James makes an interesting comparison between Ahab and the totalitarian monsters of the world, Hitler and Stalin for example, claiming that he hates society and therefore vows to change it or to destroy the world trying. Ahab has civilization's most advanced tools at his disposal - the whaling vessel, harpoons, maps, and knowledge of the whales' cruising patterns - but far more valuable than all of these are the men at his disposal. They are talented, sophisticated, skilled men, and they are willing to follow him due to simplified rhetoric, charisma, and the promise of cash.
But Ishmael is more than these men. He is a philosopher, a thinker deeply dissatisfied with the world because he can find no meaning in its spiritual offerings - religion is balked at, cannibalism is worse, and it is unlikely he will gain any spiritual satisfaction at a desk. The world is blank, terrifying, revolting, and Ishmael feels, though he hasn't done anything wrong, a spiritual guilt at this. While Ahab strikes at the whale in order to reform civilization according to his Plan, Ishmael does so out of feelings of anarchy. He latches onto Ahab's revolution like a parasite, simply because it will alter what he hates (the world), James says.

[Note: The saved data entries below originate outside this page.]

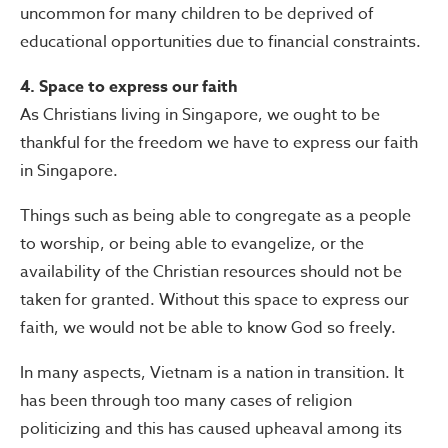
uncommon for many children to be deprived of
educational opportunities due to financial constraints.
4. Space to express our faith
As Christians living in Singapore, we ought to be
thankful for the freedom we have to express our faith
in Singapore.
Things such as being able to congregate as a people
to worship, or being able to evangelize, or the
availability of the Christian resources should not be
taken for granted. Without this space to express our
faith, we would not be able to know God so freely.
In many aspects, Vietnam is a nation in transition. It
has been through too many cases of religion
politicizing and this has caused upheaval among its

The character of Ishmael that emerges from James's analysis is strongly remindful of political anarchists everywhere, including Israel. Dissatisfied with the current plan of their nation state, its morals and ethical norms, these intellectuals always lash out at society as a whole, finding fault with every human goal, emotion, religion, etc. The root of their dissatisfaction, as Melville exemplifies, is guilt deriving from the human spiritual wasteland, some interior phantom which neither they nor their critics can comprehend. Terrified of the mechanical, of the routine, of the men at their desks, they are forever driven to shake things up in whatever way presents itself.
From James's analysis emerges a new perception of Melville's relationship with both Ahab and Ishmael, and Ahab, though presented as a totalitarian madman, emerges in a more forgiving light. Though he is hell-bent on radical change or annihilation, he at least has a well-defined and meticulously planned goal, whereas Ishmael is simply along for the ride.